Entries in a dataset
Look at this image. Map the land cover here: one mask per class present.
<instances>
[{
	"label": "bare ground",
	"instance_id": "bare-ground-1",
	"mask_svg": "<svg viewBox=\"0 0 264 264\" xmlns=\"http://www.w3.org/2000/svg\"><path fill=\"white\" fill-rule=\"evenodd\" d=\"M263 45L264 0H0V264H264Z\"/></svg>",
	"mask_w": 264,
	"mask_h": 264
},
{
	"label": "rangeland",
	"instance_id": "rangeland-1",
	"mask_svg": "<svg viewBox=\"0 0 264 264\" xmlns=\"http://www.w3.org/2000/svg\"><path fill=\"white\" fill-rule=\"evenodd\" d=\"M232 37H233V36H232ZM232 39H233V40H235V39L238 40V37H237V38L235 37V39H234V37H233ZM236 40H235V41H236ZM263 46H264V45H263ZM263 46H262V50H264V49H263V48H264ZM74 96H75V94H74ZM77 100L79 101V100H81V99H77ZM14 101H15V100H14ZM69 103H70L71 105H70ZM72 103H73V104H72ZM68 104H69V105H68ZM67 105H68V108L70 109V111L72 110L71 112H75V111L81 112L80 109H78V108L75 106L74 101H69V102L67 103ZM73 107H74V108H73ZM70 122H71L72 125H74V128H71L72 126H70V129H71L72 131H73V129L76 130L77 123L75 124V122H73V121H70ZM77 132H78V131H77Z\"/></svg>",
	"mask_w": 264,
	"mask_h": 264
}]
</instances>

SET TASK: Reproduce the entries above with each occurrence of "rangeland" changed to "grassland" and nothing else altered.

ANSWER FOR THE TASK:
Look at this image. Map the land cover here: one mask per class present.
<instances>
[{
	"label": "bare ground",
	"instance_id": "bare-ground-1",
	"mask_svg": "<svg viewBox=\"0 0 264 264\" xmlns=\"http://www.w3.org/2000/svg\"><path fill=\"white\" fill-rule=\"evenodd\" d=\"M263 45L264 0H0V264H264Z\"/></svg>",
	"mask_w": 264,
	"mask_h": 264
},
{
	"label": "grassland",
	"instance_id": "grassland-1",
	"mask_svg": "<svg viewBox=\"0 0 264 264\" xmlns=\"http://www.w3.org/2000/svg\"><path fill=\"white\" fill-rule=\"evenodd\" d=\"M232 37H233V36H232ZM232 39H233V40H235V39L238 40V37H237V38L235 37V39H234V37H233ZM236 40H235V41H236ZM263 46H264V45H263ZM263 46H262V50H264V49H263V48H264ZM74 96H75V94H74ZM77 100L79 101V100H81V99H77ZM14 101H15V100H14ZM69 103H70L71 105H70ZM72 103H73V104H72ZM68 104H69V105H68ZM67 105H68V108L70 109V111L72 110L71 112H75V111L81 112L80 109H78V108L75 106L74 101H69V102L67 103ZM73 107H74V108H73ZM70 122H71L72 125H74V128H71L72 126H70V129H71L72 131H73V129L76 130L77 123L75 124V122H73V121H70ZM77 132H78V131H77Z\"/></svg>",
	"mask_w": 264,
	"mask_h": 264
}]
</instances>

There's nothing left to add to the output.